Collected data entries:
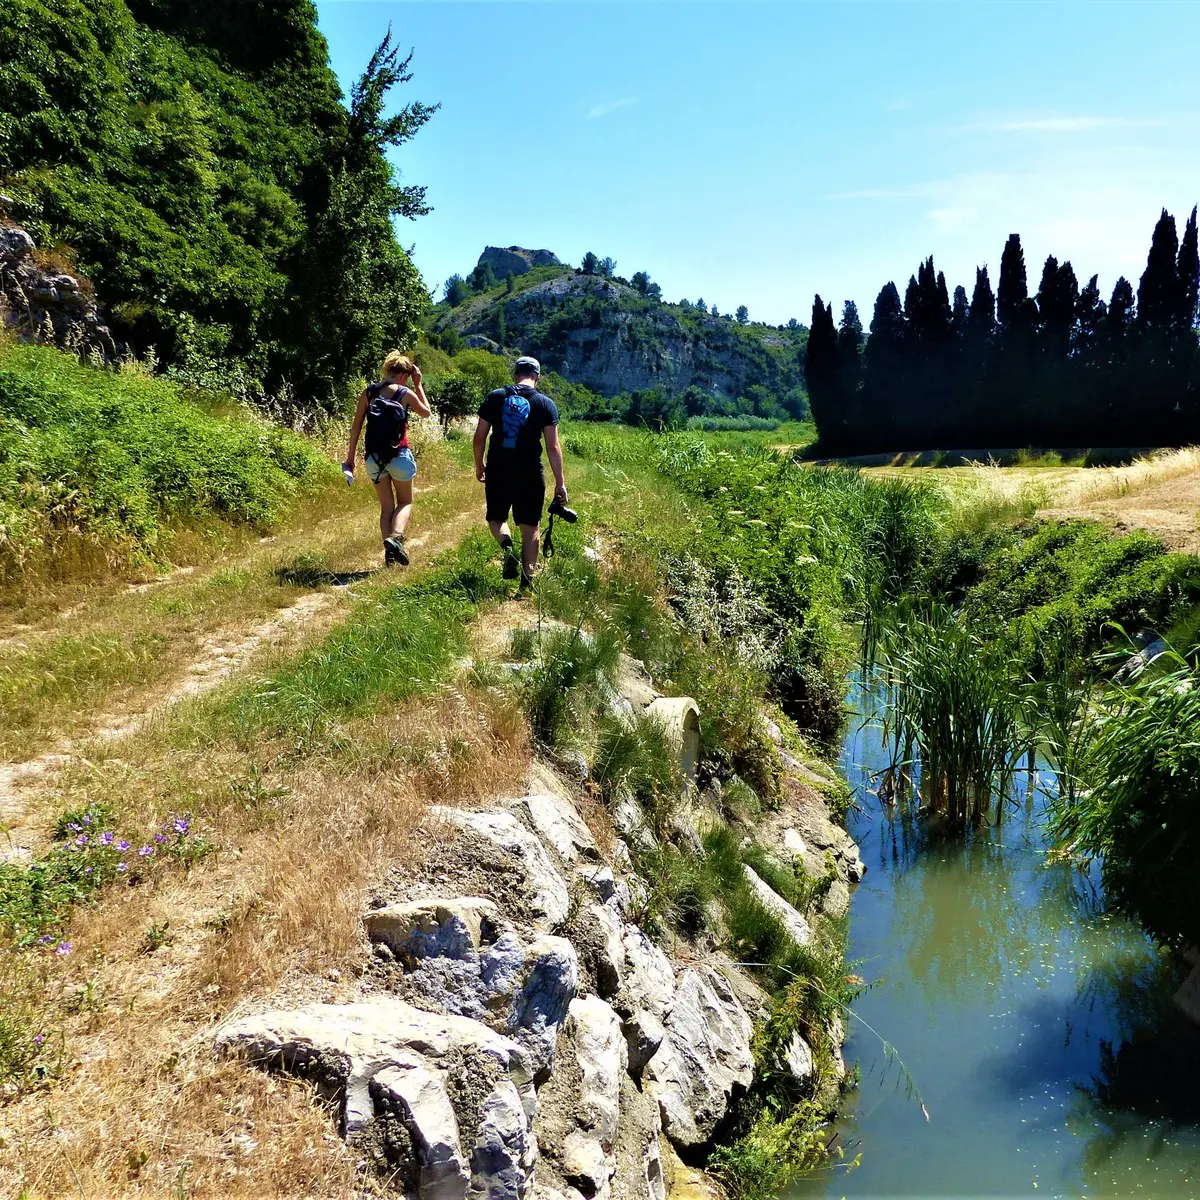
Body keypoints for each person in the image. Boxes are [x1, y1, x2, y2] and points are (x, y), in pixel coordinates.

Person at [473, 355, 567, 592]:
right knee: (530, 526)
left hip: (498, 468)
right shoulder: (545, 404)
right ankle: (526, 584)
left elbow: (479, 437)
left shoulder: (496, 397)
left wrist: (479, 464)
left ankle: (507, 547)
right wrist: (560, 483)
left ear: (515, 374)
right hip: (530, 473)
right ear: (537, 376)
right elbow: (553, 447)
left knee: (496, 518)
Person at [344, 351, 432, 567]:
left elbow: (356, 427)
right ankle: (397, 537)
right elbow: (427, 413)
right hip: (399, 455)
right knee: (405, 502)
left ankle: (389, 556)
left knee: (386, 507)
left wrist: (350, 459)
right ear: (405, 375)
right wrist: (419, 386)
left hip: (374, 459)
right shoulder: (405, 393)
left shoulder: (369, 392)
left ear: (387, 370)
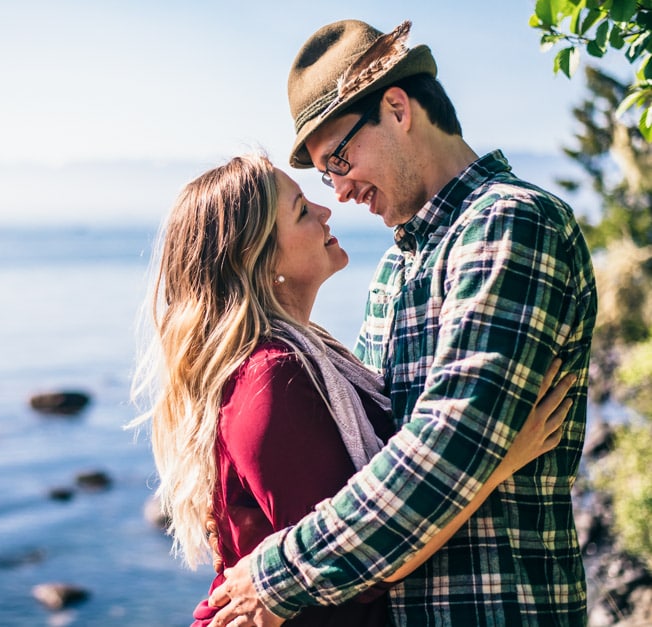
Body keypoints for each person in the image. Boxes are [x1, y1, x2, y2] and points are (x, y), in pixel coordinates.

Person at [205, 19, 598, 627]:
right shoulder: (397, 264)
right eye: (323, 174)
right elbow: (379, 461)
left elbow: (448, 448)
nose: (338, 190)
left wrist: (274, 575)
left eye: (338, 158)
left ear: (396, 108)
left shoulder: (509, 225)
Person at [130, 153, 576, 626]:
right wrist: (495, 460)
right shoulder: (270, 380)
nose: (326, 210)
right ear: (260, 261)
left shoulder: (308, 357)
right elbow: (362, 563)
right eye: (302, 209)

_Work to complete_. Wherever the string "ankle" shows up in a line above, tally that line, and answer with the final number alone.

_Result for this task_. 4